I’d only conclude with a suggestion. So Lovecraft isn’t exactly ideal if your goal is celebrating diversity. This should be evident to everyone, okay? That means that the decision to replace that symbol is understandable and well motivated. What do you change Lovecraft with, then? My suggestion is that you make a ‘bust’ of Cthulhu instead.

Which by the way would look fucking amazing.

“The only way…
to view the truth of life, Kotomichi…
is to stand apart from it,
to see…
the consequence of every thought,
every action.
But still…
we are bound by time and space,
unable to steer our destiny.”

A relatively non-spoilery quote from “The Man in the High Castle”, the TV series. I’ve finished the book itself a couple of months ago, while currently I’m trying to finish the mammoth of a book that is “Parallel Stories” by Peter Nadas, hopefully within this year.

Now that quote gives the perspective. Usually abstract-talking is more about evoking a mood, to seize a general feel about an idea, that in the end is either trite or whimsical. But that quote not only is precise and spot-on, but it also resonates with the series itself, and so lifting it even higher.

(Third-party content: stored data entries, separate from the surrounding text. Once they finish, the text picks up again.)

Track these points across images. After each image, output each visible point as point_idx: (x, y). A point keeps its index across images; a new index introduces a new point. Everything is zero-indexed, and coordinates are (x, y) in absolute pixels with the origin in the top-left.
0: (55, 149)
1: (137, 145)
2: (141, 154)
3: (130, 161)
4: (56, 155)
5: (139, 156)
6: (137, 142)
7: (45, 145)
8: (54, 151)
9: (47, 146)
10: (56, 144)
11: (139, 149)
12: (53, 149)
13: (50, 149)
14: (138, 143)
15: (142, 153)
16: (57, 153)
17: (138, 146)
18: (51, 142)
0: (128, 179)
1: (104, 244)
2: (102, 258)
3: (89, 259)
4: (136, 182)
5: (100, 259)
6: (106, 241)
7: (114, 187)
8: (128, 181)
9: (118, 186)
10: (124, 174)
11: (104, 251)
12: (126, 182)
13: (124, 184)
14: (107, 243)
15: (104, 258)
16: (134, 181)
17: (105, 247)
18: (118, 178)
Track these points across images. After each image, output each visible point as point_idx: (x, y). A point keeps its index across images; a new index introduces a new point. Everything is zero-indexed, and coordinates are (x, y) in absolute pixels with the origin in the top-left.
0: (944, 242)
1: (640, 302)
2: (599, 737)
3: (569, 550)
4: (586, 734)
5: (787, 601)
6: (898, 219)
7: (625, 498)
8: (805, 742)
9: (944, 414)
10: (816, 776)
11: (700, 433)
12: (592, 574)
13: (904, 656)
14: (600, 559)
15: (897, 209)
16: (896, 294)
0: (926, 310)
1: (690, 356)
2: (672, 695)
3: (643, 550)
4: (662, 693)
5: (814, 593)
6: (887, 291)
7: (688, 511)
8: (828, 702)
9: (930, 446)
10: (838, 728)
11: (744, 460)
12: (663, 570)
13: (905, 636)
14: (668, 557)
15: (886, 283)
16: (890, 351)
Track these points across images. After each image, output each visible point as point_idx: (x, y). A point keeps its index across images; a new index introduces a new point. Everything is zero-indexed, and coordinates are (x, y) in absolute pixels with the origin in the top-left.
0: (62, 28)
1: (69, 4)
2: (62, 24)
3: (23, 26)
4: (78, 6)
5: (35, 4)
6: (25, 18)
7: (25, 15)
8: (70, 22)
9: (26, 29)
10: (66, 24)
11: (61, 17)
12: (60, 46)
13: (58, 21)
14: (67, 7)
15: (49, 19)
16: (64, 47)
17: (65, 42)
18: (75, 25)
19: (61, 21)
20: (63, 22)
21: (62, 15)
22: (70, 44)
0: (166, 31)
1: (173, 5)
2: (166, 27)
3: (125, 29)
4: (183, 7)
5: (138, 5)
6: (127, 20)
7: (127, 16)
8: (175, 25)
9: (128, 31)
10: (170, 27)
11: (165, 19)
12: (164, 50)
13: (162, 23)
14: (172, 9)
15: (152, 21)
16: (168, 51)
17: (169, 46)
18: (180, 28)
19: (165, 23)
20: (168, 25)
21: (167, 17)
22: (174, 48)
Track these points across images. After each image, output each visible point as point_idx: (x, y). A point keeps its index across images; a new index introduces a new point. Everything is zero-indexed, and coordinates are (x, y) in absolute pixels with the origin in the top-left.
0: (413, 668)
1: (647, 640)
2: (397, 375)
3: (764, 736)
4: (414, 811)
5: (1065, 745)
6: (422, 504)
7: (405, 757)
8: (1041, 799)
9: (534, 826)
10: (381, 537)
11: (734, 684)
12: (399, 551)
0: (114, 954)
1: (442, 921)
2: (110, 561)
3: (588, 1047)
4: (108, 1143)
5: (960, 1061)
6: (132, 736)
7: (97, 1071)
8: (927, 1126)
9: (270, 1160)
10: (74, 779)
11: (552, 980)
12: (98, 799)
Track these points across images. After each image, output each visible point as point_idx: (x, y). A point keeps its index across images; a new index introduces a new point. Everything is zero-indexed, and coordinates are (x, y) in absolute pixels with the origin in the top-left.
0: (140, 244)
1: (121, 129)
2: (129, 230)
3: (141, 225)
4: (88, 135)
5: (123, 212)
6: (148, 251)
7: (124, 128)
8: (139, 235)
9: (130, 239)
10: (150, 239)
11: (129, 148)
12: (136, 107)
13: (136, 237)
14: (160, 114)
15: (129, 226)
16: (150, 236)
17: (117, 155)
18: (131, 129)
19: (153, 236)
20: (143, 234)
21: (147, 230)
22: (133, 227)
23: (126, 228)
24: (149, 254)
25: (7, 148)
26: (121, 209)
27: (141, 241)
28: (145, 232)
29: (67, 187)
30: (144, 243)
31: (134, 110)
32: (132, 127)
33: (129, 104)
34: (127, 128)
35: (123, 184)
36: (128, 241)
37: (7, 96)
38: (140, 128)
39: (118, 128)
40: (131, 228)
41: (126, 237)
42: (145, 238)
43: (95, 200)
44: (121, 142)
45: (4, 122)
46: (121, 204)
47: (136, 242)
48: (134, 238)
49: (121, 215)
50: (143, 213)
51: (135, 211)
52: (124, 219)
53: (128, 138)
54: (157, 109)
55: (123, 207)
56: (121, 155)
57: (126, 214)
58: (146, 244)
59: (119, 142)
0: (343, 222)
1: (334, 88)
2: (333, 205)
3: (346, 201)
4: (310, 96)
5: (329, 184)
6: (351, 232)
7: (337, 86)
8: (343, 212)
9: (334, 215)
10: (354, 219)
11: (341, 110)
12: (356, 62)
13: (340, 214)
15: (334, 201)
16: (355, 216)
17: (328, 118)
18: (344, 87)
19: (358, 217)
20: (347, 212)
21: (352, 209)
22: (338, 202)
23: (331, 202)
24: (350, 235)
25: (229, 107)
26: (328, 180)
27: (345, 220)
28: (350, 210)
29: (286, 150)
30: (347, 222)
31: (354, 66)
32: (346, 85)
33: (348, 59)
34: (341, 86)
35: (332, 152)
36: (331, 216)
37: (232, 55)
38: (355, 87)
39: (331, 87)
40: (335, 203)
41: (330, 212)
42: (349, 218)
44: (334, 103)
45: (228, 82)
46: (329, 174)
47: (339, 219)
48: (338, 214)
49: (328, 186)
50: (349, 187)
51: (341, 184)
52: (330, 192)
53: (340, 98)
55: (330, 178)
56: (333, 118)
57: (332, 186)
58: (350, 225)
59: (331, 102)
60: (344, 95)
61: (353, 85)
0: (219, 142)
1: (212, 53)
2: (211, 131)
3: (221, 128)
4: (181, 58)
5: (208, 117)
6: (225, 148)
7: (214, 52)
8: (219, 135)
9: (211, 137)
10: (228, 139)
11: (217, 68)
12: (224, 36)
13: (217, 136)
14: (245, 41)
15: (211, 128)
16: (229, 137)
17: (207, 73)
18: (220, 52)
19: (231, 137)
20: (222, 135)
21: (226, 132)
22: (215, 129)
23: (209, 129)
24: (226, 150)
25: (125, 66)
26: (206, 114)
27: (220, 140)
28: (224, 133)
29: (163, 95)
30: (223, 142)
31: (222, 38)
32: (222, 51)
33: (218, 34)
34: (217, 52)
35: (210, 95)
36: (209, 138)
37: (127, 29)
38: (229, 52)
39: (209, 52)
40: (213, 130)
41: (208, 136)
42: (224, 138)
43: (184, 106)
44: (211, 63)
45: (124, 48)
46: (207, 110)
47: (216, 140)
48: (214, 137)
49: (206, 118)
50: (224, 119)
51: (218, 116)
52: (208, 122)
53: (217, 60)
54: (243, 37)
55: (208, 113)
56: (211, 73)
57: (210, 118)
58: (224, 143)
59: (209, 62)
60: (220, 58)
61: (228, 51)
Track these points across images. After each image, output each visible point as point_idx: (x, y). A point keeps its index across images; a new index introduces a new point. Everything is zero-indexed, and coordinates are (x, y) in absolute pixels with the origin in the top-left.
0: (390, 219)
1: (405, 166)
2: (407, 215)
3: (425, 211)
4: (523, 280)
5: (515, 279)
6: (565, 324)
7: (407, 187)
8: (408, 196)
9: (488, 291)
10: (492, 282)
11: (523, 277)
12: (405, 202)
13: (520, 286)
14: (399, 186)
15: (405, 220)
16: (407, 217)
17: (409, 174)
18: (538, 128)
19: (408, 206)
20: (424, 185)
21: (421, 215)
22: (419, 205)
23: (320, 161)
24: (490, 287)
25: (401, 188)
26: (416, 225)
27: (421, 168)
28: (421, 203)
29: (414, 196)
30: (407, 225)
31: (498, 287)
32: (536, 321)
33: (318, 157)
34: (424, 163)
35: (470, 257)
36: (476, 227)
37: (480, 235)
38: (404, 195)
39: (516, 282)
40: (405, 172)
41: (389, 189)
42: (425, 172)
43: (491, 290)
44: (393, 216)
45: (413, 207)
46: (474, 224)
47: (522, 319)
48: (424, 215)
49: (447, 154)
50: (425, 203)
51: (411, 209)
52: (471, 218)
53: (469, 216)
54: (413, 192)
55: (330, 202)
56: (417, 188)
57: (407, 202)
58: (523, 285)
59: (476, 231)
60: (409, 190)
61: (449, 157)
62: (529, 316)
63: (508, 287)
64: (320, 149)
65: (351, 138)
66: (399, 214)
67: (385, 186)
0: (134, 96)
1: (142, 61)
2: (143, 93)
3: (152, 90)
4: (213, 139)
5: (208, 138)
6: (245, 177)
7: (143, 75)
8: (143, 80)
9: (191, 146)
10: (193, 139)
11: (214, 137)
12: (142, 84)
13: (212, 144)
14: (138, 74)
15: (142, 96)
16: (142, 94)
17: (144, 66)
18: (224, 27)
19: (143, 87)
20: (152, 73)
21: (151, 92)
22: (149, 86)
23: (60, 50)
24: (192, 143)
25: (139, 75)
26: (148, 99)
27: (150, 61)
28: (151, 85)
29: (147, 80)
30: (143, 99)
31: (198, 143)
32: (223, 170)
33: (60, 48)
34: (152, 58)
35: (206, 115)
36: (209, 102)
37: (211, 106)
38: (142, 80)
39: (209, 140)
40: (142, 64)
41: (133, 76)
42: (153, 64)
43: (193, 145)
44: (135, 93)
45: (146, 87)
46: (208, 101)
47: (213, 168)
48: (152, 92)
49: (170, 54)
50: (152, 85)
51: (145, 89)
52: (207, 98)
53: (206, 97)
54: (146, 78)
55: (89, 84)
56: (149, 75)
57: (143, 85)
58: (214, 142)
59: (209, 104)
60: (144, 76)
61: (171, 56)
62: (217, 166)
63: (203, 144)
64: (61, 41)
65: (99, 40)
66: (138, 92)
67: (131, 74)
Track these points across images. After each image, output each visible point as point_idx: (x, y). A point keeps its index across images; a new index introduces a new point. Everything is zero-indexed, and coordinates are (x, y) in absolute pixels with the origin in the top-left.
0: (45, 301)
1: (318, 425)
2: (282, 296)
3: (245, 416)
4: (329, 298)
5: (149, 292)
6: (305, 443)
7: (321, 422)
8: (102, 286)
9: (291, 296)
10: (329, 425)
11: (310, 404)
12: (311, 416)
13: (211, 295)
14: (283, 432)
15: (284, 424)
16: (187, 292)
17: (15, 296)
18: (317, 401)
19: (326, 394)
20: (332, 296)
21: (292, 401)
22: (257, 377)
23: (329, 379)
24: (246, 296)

I’m not going to write about my impressions on the series, but I’ll say that I didn’t know there was a series when I read the book, and now I’m surprised to hear it’s getting a second season. The problem is that it ends up in a too tricky spot, and while it managed to stay almost faithful to the book, respecting it, a second season undermines it all. It’s walking a very fine line.

But until this point it sort-of complements the book, without directly belonging to the same space.

“The consequence of every thought, every action” is a good definition of determinism. “Bound by time and space” is a good definition of a life. “The truth of life” is the truth of that dichotomy, the impossibility of true return. Of crossing the barrier that divides the two.

The TV series did a great job putting good characters on the stage, so it did a good job showing people and circumstances. It created a good “story”, where story means linking events in a way that makes sense, showing what’s needed: empathy with characters, without taking sides. The book instead showed pieces of a fictional reality that was held up, hooked to an authoritative system of truth. A greater truth, that you could glimpse, if not belong to. It was about fiction becoming self-aware. Which again is a manifestation of the truth.

But the TV series, with the jump from what it did, and over to what it will try, violates the rules. You cannot simply change one thing in the course of determinism in order to explore alternatives, as if in a multiverse. Because that one element is still produced by what comes before it, you cannot extrapolate in a very convenient way. We are “unable to steer our destiny” because, from the system, we are witnesses, not actors.